══ DATA TO EXAMINE
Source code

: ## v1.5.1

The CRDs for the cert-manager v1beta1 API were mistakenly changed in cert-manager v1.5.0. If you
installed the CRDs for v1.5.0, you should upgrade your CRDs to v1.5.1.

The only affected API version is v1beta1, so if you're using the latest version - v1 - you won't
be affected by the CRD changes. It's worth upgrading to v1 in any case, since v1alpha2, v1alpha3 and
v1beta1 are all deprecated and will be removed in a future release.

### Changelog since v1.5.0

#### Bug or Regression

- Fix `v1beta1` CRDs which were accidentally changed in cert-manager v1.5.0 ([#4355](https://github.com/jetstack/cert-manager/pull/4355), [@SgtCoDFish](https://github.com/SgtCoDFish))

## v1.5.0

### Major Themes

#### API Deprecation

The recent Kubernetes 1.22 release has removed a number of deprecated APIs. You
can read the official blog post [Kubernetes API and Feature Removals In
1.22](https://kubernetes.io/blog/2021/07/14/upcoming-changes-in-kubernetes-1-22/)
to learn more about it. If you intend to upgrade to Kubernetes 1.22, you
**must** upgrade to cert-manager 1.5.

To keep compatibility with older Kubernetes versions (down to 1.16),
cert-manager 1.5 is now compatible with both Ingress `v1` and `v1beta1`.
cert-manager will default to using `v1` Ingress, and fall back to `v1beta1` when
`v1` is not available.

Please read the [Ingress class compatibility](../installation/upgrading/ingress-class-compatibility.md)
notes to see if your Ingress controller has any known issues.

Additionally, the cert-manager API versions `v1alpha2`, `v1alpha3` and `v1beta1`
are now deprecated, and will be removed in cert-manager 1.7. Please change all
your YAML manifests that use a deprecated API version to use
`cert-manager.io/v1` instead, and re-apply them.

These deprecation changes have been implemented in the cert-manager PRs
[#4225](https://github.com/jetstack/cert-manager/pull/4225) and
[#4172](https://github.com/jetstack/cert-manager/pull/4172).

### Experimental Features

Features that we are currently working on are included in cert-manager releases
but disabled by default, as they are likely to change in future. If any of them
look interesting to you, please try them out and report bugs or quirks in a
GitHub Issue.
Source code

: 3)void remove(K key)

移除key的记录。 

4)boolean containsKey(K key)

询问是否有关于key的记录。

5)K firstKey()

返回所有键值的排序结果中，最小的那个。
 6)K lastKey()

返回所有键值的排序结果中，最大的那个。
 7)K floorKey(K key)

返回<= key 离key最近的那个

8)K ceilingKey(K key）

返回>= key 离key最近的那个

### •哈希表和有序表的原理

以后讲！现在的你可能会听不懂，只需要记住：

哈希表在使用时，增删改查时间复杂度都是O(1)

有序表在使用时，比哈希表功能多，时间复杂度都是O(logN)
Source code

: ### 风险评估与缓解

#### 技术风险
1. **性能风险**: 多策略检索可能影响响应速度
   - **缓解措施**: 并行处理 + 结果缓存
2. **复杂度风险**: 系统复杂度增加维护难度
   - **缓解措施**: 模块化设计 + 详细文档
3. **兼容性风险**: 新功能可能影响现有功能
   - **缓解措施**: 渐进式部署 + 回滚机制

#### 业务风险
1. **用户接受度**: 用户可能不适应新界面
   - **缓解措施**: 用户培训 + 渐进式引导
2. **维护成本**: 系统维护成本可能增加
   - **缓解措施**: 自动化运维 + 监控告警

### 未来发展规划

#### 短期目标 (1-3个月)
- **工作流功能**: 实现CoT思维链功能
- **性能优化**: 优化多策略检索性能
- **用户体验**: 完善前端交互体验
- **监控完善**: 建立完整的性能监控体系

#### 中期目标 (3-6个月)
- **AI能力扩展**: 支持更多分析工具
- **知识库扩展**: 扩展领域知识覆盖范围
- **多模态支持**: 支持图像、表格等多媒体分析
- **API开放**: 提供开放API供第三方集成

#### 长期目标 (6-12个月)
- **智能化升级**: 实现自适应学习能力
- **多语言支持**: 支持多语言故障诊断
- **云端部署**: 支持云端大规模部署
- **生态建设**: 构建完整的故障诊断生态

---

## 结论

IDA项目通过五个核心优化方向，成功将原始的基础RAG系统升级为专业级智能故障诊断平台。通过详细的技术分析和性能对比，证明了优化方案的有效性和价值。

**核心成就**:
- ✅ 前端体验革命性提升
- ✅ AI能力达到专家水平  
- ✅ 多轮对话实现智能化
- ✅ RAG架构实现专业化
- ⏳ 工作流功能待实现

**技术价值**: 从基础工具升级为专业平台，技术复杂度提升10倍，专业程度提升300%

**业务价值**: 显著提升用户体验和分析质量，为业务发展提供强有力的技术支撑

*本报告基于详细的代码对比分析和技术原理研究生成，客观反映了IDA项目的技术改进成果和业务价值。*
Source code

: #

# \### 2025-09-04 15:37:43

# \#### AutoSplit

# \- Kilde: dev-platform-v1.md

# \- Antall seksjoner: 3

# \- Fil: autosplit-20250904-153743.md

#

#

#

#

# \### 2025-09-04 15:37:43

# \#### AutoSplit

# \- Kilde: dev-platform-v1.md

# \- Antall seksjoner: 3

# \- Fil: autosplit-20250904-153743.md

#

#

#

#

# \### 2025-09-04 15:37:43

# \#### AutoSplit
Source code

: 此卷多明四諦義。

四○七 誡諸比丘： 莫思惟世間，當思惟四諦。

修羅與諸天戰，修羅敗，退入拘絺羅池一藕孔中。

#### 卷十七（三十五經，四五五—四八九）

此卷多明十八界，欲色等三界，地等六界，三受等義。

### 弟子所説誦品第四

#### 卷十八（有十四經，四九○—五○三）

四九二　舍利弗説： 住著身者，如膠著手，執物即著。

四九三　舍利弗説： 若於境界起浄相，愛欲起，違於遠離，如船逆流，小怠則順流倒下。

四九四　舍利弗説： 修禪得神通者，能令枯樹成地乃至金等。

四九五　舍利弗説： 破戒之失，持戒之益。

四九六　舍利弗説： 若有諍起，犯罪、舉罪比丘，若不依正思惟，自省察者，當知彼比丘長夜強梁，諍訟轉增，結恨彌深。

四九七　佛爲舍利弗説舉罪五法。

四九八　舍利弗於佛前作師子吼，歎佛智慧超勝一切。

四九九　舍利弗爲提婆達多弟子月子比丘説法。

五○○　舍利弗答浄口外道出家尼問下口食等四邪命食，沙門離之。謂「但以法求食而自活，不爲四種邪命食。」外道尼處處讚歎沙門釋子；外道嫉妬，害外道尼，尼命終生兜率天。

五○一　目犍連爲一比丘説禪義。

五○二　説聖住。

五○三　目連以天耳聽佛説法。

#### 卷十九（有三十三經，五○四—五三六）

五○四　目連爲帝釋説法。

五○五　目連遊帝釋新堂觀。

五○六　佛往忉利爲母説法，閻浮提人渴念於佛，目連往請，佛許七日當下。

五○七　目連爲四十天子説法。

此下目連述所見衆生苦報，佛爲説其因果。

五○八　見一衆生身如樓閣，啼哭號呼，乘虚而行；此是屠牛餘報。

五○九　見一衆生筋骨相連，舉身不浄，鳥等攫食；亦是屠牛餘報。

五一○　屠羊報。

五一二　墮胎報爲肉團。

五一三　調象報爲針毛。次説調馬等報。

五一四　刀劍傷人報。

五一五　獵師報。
════
→ PROBLEM TO WORK ON:
Look for the string "versions" in the records, and copy every line where it is found.

→ EXERCISE OUTPUT:
To keep compatibility with older Kubernetes versions (down to 1.16),
Additionally, the cert-manager API versions `v1alpha2`, `v1alpha3` and `v1beta1`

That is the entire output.